People You Should Check Out
How Do I Find a Date Online?


Project Goals
1. Thorough data mining study of historical dating data: Understanding of supply & demand among different user groups and the importance of different user features for  user popularity.

2. Improve person recommendation system: The basic goal of the recommendation engine is to maximize the utility of the user using the application, while also keeping in mind the utility of the people that are recommended. Construction and training of a 'Like' function for all pairs of people, and an improved retrieval list for a query user based upon maximizing utility for the global system as well as the query user.

Our overall goal is to better understand user behavior and provide an improved recommendation system.

Example Results

Data Mining Study

When Alice is looking for dates, she can add Bob into her hotlist if she thinks that Bob is hot. Presumably
Bob's profile will be checked more frequently by Alice, and Bob will receive more messages from Alice. This is indeed the case when we average the activities of all users. But if Alice is extremely active, say sending more than 10,000 messages within 3 months, will the above assumption apply to her as well?

Picture
Picture
The above figures are the distribution of profile checks and messages sent from active users. Notice that while profiles are still more likely to be checked for users in the hotlist, there is no significant difference for the number of messages sent whether a user is in the hotlist or not. Therefore, when we are recommending new users to active users, hotlist might not be a good attribute to be considered compared to normal users.

How does geo-distance influence the number of messages sent? We first look at how the distance between a pair of users is distributed in our data:
Picture
Note that there are two modes in this distribution, one centered around 10 miles, and the other around 1000 miles. If we now consider the number of messages sent as well, how will the distribution change as the number of messages varies?
Picture
The above figure bins user pairs into groups, where group i contains messages between 10^((i-1)/4) and 10^(i/4). For example, group 1 collects user pairs with 1 message, and group 9 collects user pairs with messages between 100 to 177. In other words, more messages are sent in groups with higher indices. Here the probabilities are averaged over the same group, which means that when the number of messages are exceeding 562, more than 20% of the pairs are at the distance roughly below 1000 miles. We can see that as the number of messages increase, people move from closer targets to farther ones. Since only active users will send more than 100 messages to another user, it suggests that the "optimal" distance for active users is farther than normal users.
Picture

The graph above plots age difference versus message volume for different gender pairs, where age difference is defined as age of initial receiver minus age of initial sender. A negative age difference indicates that the individual who initiated the relationship is older. The Y axis message volume is the average number of net messages between any pairs of people with an age difference in the age bucket. Data is binned along the x axis, while the Y axis is averaged. The Female->Male curve indicates the average number of messages between a female and male where the female initiates the relationship.

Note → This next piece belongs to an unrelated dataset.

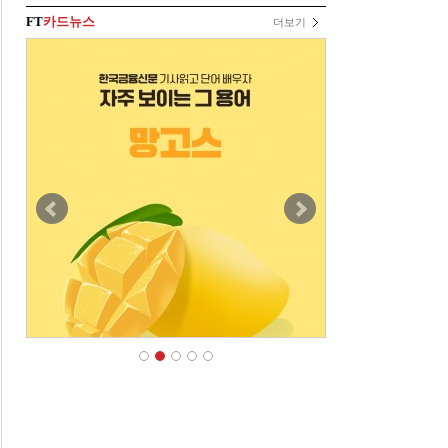
FT
카드뉴스
더보기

Looking at the male -> female curve, we see that the area under the left hand side of the curve is greater than the area under the right hand side of the curve, indicating that on average, the relationship between men and younger women is strongest.

If we look at the female -> male curve, we see a greater preference for younger men, note the green peak at an age difference of -5. This indicates that women who initiate conversations on Skout are more likely to be "cougars," older women who seek younger men. We believe this is due to two things: 1) women who initiate conversations are more likely to be older women 2) women who are more active on online hookup applications are cougars. Note that in the green line above, there is at least one order magnitude more data points on the far left, than on the far right.

Looking at the male -> male curve, the main thing to notice is that the curve is on average higher than all other curves, indicating greater average activity (and receptiveness) among pairs of users in the gay community.
Looking at the female -> female curve, we see that it is the flattest curve among the four genders, which may be an indication that lesbians are the most open (least selective) among the four gender groups. This may be due to the fact that the lesbian population is comparatively small, so lesbians must be more open in their search for partners.